Suicide is one of the leading causes of death for youth in Wisconsin, according to the National Alliance on Mental Health.
Now an expansion at Gundersen Lutheran in La Crosse is aimed at helping adolescents struggling with mental health issues.
While there are resources for adults battling mental health in La Crosse, sometimes families with kids or teens have to travel 75 to 100 miles before they find the help they need.
The hope behind Gundersen Lutheran's new Inpatient Behavioral Health Facility is to shine a light for those who are experiencing some of the darkest times of their lives.
The new facility has been a labor a love for Dr. Todd Mahr and his wife, Deb.
“You look at it and you can say it’s beautiful, it’s wonderful, but it was so badly needed,” the Mahrs said.
The spacious new building provides dozens of individual private rooms and the care and attention needed to help treat young adolescent patients battling behavioral health issues.
It's a fight the Mahrs can personally relate to. Their daughter Kaitlin struggled with depression.

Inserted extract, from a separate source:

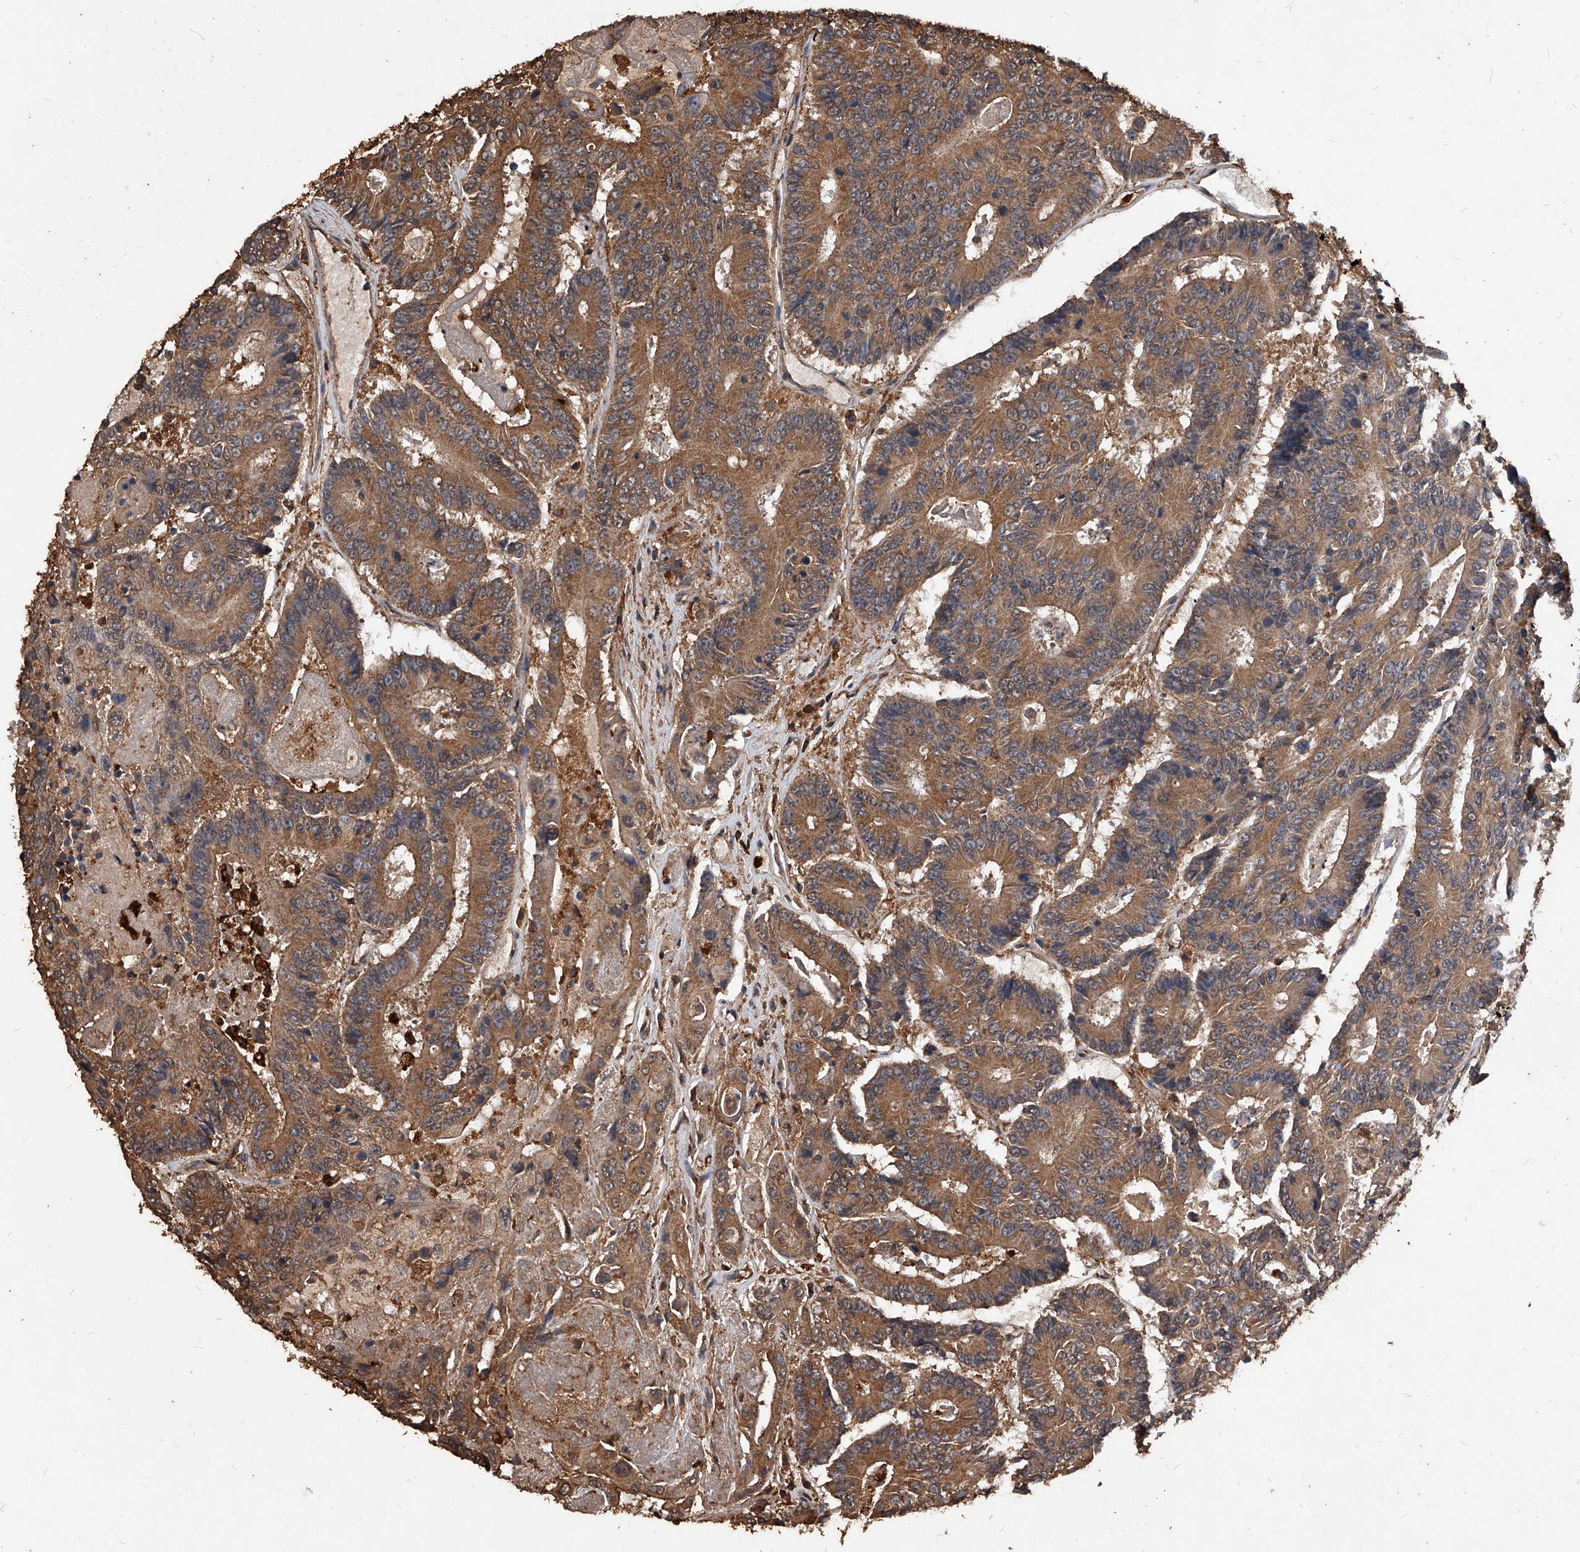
{"staining": {"intensity": "moderate", "quantity": ">75%", "location": "cytoplasmic/membranous"}, "tissue": "colorectal cancer", "cell_type": "Tumor cells", "image_type": "cancer", "snomed": [{"axis": "morphology", "description": "Adenocarcinoma, NOS"}, {"axis": "topography", "description": "Colon"}], "caption": "IHC of human colorectal cancer (adenocarcinoma) shows medium levels of moderate cytoplasmic/membranous expression in about >75% of tumor cells. The staining was performed using DAB (3,3'-diaminobenzidine) to visualize the protein expression in brown, while the nuclei were stained in blue with hematoxylin (Magnification: 20x).", "gene": "UCP2", "patient": {"sex": "male", "age": 83}}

“It made us aware that adolescents in this area, specifically, had no services or pretty poor services that they offered,” the Marhs said.
Their daughter had to receive treatment hundreds of miles away from home in Appleton and Green Bay, Wis.

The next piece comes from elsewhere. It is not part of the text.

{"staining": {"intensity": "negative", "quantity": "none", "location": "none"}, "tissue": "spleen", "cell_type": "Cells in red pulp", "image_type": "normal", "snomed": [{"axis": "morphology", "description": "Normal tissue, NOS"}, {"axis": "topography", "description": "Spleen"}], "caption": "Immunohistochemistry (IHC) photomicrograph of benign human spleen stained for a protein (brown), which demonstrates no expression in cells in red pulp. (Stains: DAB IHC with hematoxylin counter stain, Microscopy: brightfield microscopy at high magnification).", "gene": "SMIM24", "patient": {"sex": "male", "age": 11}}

She lost her battle to depression in 2007 after an accidental drug overdose.
“It was shock and grief for many months,” said Todd. “We didn't let it stop us for too long though,” said Deb.
Keeping their daughter's memory alive and helping others struggling like her was one of the driving forces behind this facility's creation.
“Usually it’s (during) the blackest, darkest time that they have, and you need to surround them with that hope that's there, and it’s not IV poles that's dripping into them,” said Todd. “It’s really their interactions with other people, and you need a very healing environment and this is going to be that.”
The facility will be a resource Judy Schoults of Onalaska said will greatly benefit people living with mental illness like her.
“It will show people with a mental illness a place for them to go that's safe, secure, that's new and fresh and that they're worthy of that,” said Schoults.
Schoults was diagnosed with depression 13 years ago.
She hopes her story and the new facility will give others hope that living with mental illness is possible with treatment and support.
“I just refuse to be ashamed about it and I'm so glad I never was,” said Schoults. “Everybody rallied around me and supported me and loved me and accepted me and I probably wouldn't be here without that today.”
While the new facility mainly caters to adolescents, it will also provide care for adults.
The facility will house its first patients Feb. 5.
The Inpatient Behavioral Health building will have an open house Saturday from 10 a.m. until 2 p.m. at Gundersen Lutheran's La Crosse campus.